According to the article on the Gulf market sell-off, why did the fall in Gulf markets speed up? Answer in one to three sentences.

Text under study:
————
Hundreds of billions of dollars were wiped off Gulf markets on Sunday after they were hit with their biggest one-day fall sell-off in 15 years. More than $180bn was wiped off from the region's biggest bourse, Saudi Arabia's Tadawul, while trading in the Kuwait Premier Market index was suspended for the second time in six days after hitting a daily decline limit of 10 per cent in company share values.
The rapid downward decline in local markets followed a slump across global markets on Friday due to fears of the impact of the coronavirus on the global economy. Globally more than $7 trillion was wiped out last week across markets. The dip in Gulf markets accelerated because oil prices plunged 10 per cent on Friday after an alliance between Opec and a group of non-Opec members including Russia, failed to agree on a deal to deepen production cuts in response to falling demand.
"GCC markets lost $211.5 billion, of which Saudi Arabia alone lost $184.5bn in value," M.R. Raghu, managing director of Marmore Mena Intelligence, a division of Kuwait Financial House, Markaz, said. Although historical data is limited, GCC markets have not witnessed a one-day fall this big since 2005, he added.
The Dubai Financial Market closed 7.9 per cent lower. Market heavyweight Emaar Properties fell 9.7 per cent and Dubai's biggest lender, Emirates NBD, saw its shares fall by 9.6 per cent.
The Abu Dhabi Securities market index also dropped 5.4 per cent, with Abu Dhabi Islamic Bank falling 10 per cent, Abu Dhabi Commercial Bank dropping 9 per cent and Abu Dhabi National Energy Company, also known as Taqa, declining 9.9 per cent.
Saudi Arabia's Tadawul All-Share Index closed 8.3 per cent lower. Saudi Aramco traded 9.1 per cent lower, falling below its IPO listing price. Some 191 companies on the exchange saw their values fall, with only two companies increasing in value.
————
Dataset:
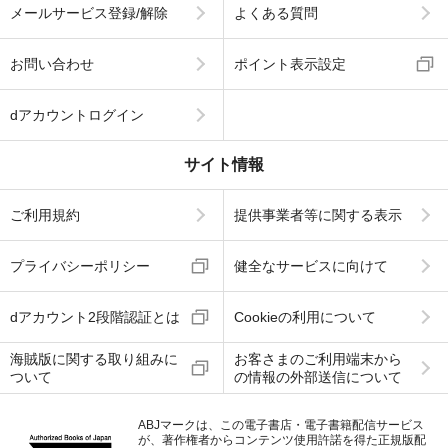
メールサービス登録/解除
よくある質問
お問い合わせ
ポイント表示設定
dアカウントログイン
サイト情報
ご利用規約
提供事業者等に関する表示
プライバシーポリシー
健全なサービスに向けて
dアカウント2段階認証とは
Cookieの利用について
海賊版に関する取り組みに
お客さまのご利用端末から
ついて
の情報の外部送信について
ABJマークは、この電子書店・電子書籍配信サービス
が、著作権者からコンテンツ使用許諾を得た正規版配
————
Exercise answer: The fall in Gulf markets sped up because oil prices dropped 10 per cent on Friday. That drop came after an alliance of Opec and a group of non-Opec members, including Russia, failed to agree on deeper production cuts in response to falling demand.